In a few weeks, the final version of the city school district’s strategic plan to improve academics while maintaining a balanced budget should be unveiled.

Superintendent Wendy Webb said at Tuesday’s board of education meeting that the plan will be presented next month to the state Academic Distress Commission, created to help the district out of academic emergency, the lowest of five rankings on the annual state report card.

Webb said the plan is designed to look at operating strategies and improve overall academic performance.
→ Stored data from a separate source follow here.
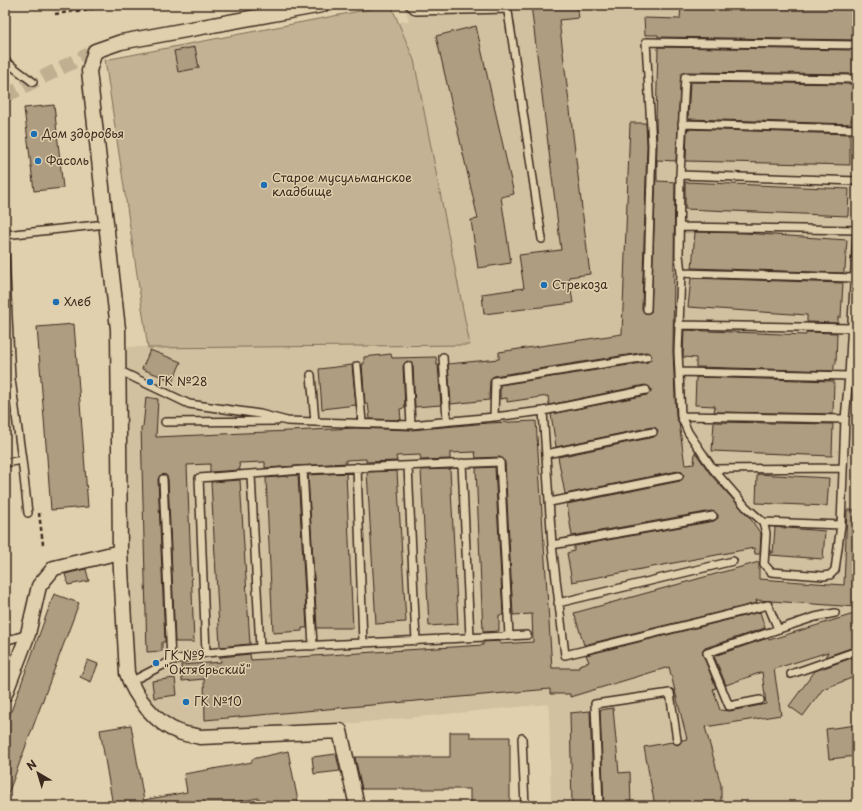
<svg xmlns="http://www.w3.org/2000/svg" width="862" height="811" viewBox="0 0 862 811" font-family="'Playpen Sans',sans-serif">
<style>
.built{fill:#d2c1a0}
.green{fill:#c3b293;stroke:#7f6e58}
.building{fill:#ae9d80;stroke:#3b2a1e}
.lines{fill:none;stroke-linecap:round;stroke-linejoin:round}
.minor-tunnel{stroke:#c0af90;stroke-width:14;stroke-dasharray:14 7;stroke-linecap:butt}
.service-casing{stroke:#3b2a1e;stroke-width:10}
.minor-casing{stroke:#3b2a1e;stroke-width:17}
.path{stroke:#3b2a1e;stroke-width:2.5;stroke-dasharray:4 3;stroke-linecap:butt}
.service{stroke:#e1d0ad;stroke-width:7}
.minor{stroke:#e1d0ad;stroke-width:14}
.poi-dot{fill:#1f6fb2;stroke:#e1d0ad;stroke-width:1.5}
.labels{text-anchor:middle;stroke-width:3;stroke-linejoin:round;paint-order:stroke}
.poi-label{font-size:12px;fill:#3b2a1e;stroke:#e1d0ad;text-anchor:start}
</style>
<rect width="100%" height="100%" fill="#e1d0ad"/>
<filter id="ink" filterUnits="userSpaceOnUse"><feTurbulence type="fractalNoise" baseFrequency=".025" numOctaves="2"/><feDisplacementMap in="SourceGraphic" scale="8" xChannelSelector="R" yChannelSelector="G"/><feConvolveMatrix kernelMatrix="1 2 1 2 8 2 1 2 1" color-interpolation-filters="sRGB"/></filter>
<g filter="url(#ink)">
<path class="built" d="M410 5H857V806H551L549 704 316 727 207 731 174 725 145 705 130 671 125 347 469 345 414 60 398 22 409 21 405 9Z"/>
<path class="green" d="M391 5 414 60 470 345 148 348 105 60Z"/>
<path class="building" d="M531 5H577L579 18 559 20 590 274 569 277 573 303 484 314 482 294 524 288 519 255 561 250Z
M681 5H857V40L658 37V35H645L644 18 680 19Z
M476 26 514 194 501 197 511 263 478 268 471 220 478 219 436 36Z
M195 47 199 68 178 72 174 51Z
M658 47 857 50V69L856 74 685 72 681 75 676 161 657 160V181L675 182 673 352 676 417 679 423 685 465 694 464 695 452 711 475 750 518 761 534 760 554H755L754 548 572 582 567 553 574 551V546L714 521 718 518V515L712 511 572 536 567 504 680 481 684 475 682 472 678 471 565 494 558 457 654 437 658 431 656 428 652 427 556 447 551 414 647 395 651 392V389L645 385 549 405 548 396 507 402V398L500 399V385L648 362 651 359V354L646 352 494 376 490 381 489 400 451 404 448 364 499 359V352L622 334 630 123H646L647 145 642 309 645 313 651 312 657 145 656 123Z
M690 82 855 84 854 119H851V124L688 119Z
M54 105 63 188 34 191 24 108Z
M687 129 850 134V165L686 161Z
M685 182 849 189 848 216 685 209Z
M695 232 745 233 847 240 845 269H844V273L692 268Z
M691 278 843 283 841 317H838V323L807 322V315L688 307Z
M74 324 88 507 51 510 37 327Z
M684 330 806 335V332L837 333 836 364H834V371L696 367V358L683 357Z
M150 350 181 362 173 381 142 369Z
M391 354 392 358 436 357 437 365H438L441 405 415 407 413 366 411 362 407 361 403 366 405 408 400 409 401 420 370 419 368 404H365L362 364H364V357Z
M352 365 356 405 322 409 319 369Z
M696 377 834 381 833 414 714 412 715 406 695 405Z
M146 397 158 399 156 437 356 428 411 430 488 423 536 421 552 668H579V665L589 662 586 655 760 612 765 628 705 648 702 652 716 688 713 689 720 710 730 711 766 704 762 672 726 685 714 656 768 638 769 640 857 613V646L825 657 828 652 774 669 781 715 705 727 721 785V806H655L644 747 672 742 678 745 682 740 687 739 669 667 570 697V694H550V689L205 720 204 679 182 681 181 665 221 662 220 657 250 654 251 660 483 645V642L500 641V644L533 642 532 614 513 615 505 462 500 457 476 458 475 452 450 453V459L421 460 420 455 396 456 397 461 366 462V459L346 460V463L265 468V462L239 463 240 470 210 472V464L187 465 194 642H175L168 479 166 475H161L158 479 165 642H162V651L147 652 141 427H143Z
M714 422 833 424 832 456 712 451Z
M495 467 503 615H499V631L483 632 476 468Z
M450 469 458 624 429 626 421 470Z
M397 471 406 622 376 624 367 472Z
M346 473 353 628H317L308 475Z
M757 474 829 478 827 506 756 503Z
M298 475 307 628H302V631L273 633 266 478Z
M240 480 250 644 220 647 211 482Z
M847 510H857V607L756 600 757 603 584 645 574 613 759 562V579L844 585Z
M775 527 825 531 823 559 770 555V549L773 553Z
M86 569 89 581 68 585 65 574Z
M54 594 79 603 5 802V728Z
M857 656V676L823 689 803 716 789 706 815 671Z
M88 660 98 664 91 682 80 677Z
M175 678 177 695 154 698 152 681Z
M613 708 619 773 630 772 631 806H604L600 710Z
M590 711 594 806H572L570 713Z
M131 725 144 801V800L187 792 184 774 252 762V759L288 751 299 806H261L259 798 211 806H113L100 730Z
M857 725V756L829 759 826 729Z
M450 732H470V737H510V806H470V789H362L355 757H450Z
M336 754 340 771 314 774 312 757Z"/>
<g class="lines">
<path class="minor-tunnel" d="M5 96 95 51"/>
<defs>
<path id="service" d="M409 5 416 11 508 9
M507 5 542 239
M5 61 33 82
M857 79 685 77 680 175 679 255 681 273 678 352 681 416 688 432 713 469 746 507 763 522 766 533 764 564 771 572 823 576 830 575 835 570 841 525 845 419 849 376 857 232
M682 124 857 129
M680 175 857 181
M680 227 857 230
M5 235 106 224
M5 255 11 379 22 460
M681 273 855 278
M647 309 652 145 646 42 857 45
M678 325 851 328
M443 357 447 420
M357 366 362 422
M408 366 411 425
M118 370 189 404 260 414 287 421 315 422 411 425 494 417 543 411 646 390
M679 372 849 376
M311 375 315 422
M543 411 552 545 565 655 768 605 778 629
M681 416 845 419
M494 417 495 381 647 357
M165 422 277 421
M546 454 653 432
M5 463 22 460 28 513
M462 463 470 637
M408 466 416 641
M357 467 363 643
M713 469 843 468
M303 470 313 646
M251 475 260 648
M163 479 171 661
M550 502 679 476
M763 522 841 525
M552 545 713 516
M558 603 733 561
M5 641 28 634
M206 653 199 478 303 470 500 462 509 636
M791 674 857 651
M130 682 171 661 206 653 260 648 527 635
M760 700 729 706 707 653 815 617 835 613
M522 738 525 806
M599 806 595 704 670 693 677 740"/>
<path id="minor" d="M322 5 121 42 95 51 89 71 118 329 120 552 127 673C134 696 156 724 179 732 186 735 193 735 200 737L340 731 357 806
M5 694 28 634 39 586 54 568 120 552"/>
</defs>
<use href="#service" class="service-casing"/>
<use href="#minor" class="minor-casing"/>
<path class="path" d="M55 14 97 8
M39 513 43 544"/>
<use href="#service" class="service"/>
<use href="#minor" class="minor"/>
</g>
</g>
<g class="poi-dot">
<circle cx="34" cy="134" r="4"/>
<circle cx="38" cy="161" r="4"/>
<circle cx="264" cy="185" r="4"/>
<circle cx="544" cy="285" r="4"/>
<circle cx="56" cy="302" r="4"/>
<circle cx="150" cy="382" r="4"/>
<circle cx="156" cy="663" r="4"/>
<circle cx="186" cy="702" r="4"/>
</g>
<g class="labels">
<g class="poi-label">
<text x="42" y="138">Дом здоровья</text>
<text x="46" y="165">Фасоль</text>
<text x="272" y="182">Старое мусульманское<tspan x="272" dy="14">кладбище</tspan></text>
<text x="552" y="289">Стрекоза</text>
<text x="64" y="306">Хлеб</text>
<text x="158" y="386">ГК №28</text>
<text x="164" y="660">ГК №9<tspan x="164" dy="14">"Октябрьский"</tspan></text>
<text x="194" y="706">ГК №10</text>
</g>
</g>
<rect width="862" height="811" fill="none" stroke="#e1d0ad" stroke-width="20"/>
<rect x="10" y="10" width="842" height="791" fill="none" stroke="#3b2a1e" stroke-width="1.5" filter="url(#ink)"/>
<g transform="translate(38 773) rotate(322)" stroke="#e1d0ad" stroke-width="3" paint-order="stroke">
<path d="M0-3L7 15L0 10L-7 15Z" fill="#3b2a1e"/>
<text y="-6" font-size="11" font-weight="bold" text-anchor="middle" fill="#3b2a1e">N</text>
</g>
</svg>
Its main goal is to assist the commission in developing a district recovery plan, she noted.

Among other things, the strategic plan seeks to provide more help for students with special needs; break certain students into target groups so they receive the best instructional assistance; ensure the curriculum is more aligned with state standards; give teachers more opportunities to collaborate with one another; and make transitions for students easier, she said.

Much community input is in the plan, Webb said, adding that she hopes it also will give the commission “a sense of what the district has been through and where it hopes to go.”
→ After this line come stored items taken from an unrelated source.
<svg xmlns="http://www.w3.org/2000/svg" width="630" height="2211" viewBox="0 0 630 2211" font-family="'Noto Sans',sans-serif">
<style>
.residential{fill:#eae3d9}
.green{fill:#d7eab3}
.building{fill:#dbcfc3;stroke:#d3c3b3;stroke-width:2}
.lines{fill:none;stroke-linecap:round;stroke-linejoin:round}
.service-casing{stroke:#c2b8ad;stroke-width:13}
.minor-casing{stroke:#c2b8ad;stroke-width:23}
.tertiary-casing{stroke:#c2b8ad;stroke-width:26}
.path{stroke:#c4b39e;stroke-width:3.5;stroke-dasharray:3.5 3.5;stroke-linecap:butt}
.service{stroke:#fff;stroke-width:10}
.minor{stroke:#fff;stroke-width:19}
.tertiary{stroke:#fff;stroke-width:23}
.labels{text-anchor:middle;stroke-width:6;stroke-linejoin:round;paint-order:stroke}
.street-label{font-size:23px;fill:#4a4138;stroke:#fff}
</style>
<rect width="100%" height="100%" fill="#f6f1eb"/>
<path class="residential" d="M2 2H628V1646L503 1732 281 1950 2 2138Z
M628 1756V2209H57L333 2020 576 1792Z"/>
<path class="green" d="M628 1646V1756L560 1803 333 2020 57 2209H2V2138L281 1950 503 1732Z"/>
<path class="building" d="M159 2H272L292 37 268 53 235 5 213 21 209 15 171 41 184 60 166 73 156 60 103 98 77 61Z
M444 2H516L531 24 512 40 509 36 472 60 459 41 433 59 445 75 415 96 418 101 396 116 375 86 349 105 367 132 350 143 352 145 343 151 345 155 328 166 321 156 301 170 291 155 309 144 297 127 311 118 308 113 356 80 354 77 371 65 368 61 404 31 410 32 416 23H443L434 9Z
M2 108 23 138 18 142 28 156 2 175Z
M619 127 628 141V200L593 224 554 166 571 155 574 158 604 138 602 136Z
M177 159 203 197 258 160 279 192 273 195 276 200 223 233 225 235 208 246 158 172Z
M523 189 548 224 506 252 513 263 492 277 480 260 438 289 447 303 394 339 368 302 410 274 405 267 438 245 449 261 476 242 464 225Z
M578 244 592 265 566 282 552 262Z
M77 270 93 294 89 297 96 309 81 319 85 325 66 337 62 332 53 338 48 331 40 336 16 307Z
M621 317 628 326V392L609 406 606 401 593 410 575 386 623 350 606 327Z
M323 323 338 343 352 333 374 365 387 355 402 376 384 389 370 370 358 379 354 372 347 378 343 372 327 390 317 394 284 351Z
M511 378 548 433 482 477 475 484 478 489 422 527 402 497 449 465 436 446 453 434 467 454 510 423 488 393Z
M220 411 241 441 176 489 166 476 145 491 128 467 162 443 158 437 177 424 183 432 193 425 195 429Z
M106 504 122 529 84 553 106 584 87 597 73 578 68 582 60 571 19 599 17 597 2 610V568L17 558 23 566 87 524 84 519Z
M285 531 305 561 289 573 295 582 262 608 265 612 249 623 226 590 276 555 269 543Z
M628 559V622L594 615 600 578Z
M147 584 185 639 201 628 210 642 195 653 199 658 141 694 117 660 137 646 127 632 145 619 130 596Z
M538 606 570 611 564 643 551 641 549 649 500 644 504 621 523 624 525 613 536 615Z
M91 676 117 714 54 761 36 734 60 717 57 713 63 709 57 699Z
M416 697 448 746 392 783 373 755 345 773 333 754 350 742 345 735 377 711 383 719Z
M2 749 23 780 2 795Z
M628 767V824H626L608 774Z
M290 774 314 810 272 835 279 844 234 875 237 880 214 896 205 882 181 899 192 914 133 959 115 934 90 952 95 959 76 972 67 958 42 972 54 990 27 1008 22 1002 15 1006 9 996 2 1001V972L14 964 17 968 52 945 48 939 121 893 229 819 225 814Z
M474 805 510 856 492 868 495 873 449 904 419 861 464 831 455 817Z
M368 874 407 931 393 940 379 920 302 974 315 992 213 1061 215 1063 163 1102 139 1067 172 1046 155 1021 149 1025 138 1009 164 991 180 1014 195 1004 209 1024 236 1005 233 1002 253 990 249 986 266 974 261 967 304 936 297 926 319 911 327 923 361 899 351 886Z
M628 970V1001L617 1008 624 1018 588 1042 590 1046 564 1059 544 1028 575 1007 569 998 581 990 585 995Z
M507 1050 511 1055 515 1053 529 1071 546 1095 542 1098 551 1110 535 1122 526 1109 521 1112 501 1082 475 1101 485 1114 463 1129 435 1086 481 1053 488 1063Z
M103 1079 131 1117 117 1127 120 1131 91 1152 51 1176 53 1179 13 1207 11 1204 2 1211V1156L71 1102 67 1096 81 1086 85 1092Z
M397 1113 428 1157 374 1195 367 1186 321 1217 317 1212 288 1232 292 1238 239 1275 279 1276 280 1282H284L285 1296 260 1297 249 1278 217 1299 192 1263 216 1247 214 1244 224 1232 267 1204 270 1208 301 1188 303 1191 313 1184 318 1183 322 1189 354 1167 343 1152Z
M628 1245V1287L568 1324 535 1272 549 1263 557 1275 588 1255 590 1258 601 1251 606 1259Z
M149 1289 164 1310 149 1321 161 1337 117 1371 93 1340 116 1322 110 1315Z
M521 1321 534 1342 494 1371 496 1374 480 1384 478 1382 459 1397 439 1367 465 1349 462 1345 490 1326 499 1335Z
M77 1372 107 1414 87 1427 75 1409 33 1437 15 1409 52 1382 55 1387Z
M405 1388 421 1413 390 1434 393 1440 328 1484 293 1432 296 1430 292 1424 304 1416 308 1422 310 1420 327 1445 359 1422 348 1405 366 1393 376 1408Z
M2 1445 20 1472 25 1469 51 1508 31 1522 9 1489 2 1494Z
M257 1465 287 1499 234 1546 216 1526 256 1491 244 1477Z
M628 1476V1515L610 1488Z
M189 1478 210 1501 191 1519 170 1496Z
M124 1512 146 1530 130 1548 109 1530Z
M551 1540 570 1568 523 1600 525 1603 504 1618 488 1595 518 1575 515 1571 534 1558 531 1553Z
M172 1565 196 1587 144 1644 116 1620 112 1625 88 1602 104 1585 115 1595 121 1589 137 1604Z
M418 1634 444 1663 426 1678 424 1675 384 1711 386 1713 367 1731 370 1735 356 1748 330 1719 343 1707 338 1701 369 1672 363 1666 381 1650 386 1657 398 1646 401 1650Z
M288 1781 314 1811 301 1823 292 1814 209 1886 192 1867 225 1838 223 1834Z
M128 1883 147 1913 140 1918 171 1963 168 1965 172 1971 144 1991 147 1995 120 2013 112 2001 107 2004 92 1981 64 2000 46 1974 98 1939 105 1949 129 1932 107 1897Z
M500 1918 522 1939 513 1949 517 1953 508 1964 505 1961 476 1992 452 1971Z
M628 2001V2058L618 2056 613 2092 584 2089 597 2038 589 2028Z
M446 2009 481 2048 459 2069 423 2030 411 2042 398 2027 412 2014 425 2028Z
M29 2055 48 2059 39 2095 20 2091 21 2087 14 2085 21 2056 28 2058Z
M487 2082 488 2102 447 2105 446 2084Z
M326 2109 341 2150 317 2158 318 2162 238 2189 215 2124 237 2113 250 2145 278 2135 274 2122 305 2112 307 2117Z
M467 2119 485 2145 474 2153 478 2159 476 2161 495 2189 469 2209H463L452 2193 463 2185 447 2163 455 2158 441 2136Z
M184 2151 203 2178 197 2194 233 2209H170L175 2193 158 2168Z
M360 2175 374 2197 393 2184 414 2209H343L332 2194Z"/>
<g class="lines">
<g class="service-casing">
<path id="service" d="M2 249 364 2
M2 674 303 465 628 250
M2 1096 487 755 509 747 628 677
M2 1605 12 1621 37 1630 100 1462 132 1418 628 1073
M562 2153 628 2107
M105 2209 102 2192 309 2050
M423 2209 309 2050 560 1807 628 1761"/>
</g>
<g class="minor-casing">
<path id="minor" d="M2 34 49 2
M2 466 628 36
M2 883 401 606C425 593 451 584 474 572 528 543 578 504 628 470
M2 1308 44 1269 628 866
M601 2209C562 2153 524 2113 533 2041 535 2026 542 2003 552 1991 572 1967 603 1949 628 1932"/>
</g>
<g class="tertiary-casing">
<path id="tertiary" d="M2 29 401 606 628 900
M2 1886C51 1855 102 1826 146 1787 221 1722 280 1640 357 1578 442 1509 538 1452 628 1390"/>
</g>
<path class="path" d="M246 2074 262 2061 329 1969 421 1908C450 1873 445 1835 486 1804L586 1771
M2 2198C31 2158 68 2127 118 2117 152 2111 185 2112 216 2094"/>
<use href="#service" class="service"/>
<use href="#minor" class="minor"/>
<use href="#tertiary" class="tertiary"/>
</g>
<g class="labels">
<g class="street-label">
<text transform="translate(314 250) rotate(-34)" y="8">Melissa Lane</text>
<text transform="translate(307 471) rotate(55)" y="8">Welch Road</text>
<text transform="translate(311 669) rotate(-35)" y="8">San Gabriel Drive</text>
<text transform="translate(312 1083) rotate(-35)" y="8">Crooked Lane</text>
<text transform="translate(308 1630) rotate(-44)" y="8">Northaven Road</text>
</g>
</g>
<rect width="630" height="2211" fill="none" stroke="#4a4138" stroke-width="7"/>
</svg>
“We hope the strong, rigorous plan addresses students academically, socially and emotionally to move the students forward,” the superintendent added.

The board intends to adopt it as the official strategic plan, noted Anthony Catale, board president.

Also at the session, Treasurer William Johnson expressed optimism that the district is on track to wrap up this fiscal year with a fund balance of nearly $4 million, up from a projected $3.4 million estimate he made last October.

That would mean that for the first time since the 2006-07 school year, money taken in has exceeded what has been spent.

In November 2006, the state placed Youngstown in fiscal emergency after the district’s general fund started operating with a deficit. Since then, it has borrowed more than $28 million from the state to balance the last three budgets, with the last $3 million coming in June 2009. That last loan helped to create the projected $4 million fiscal year-end balance this June 30, Johnson said.

In an effort to see fiscal solvency again, the district has cut about $32 million in spending over those three years and eliminated more than 500 positions.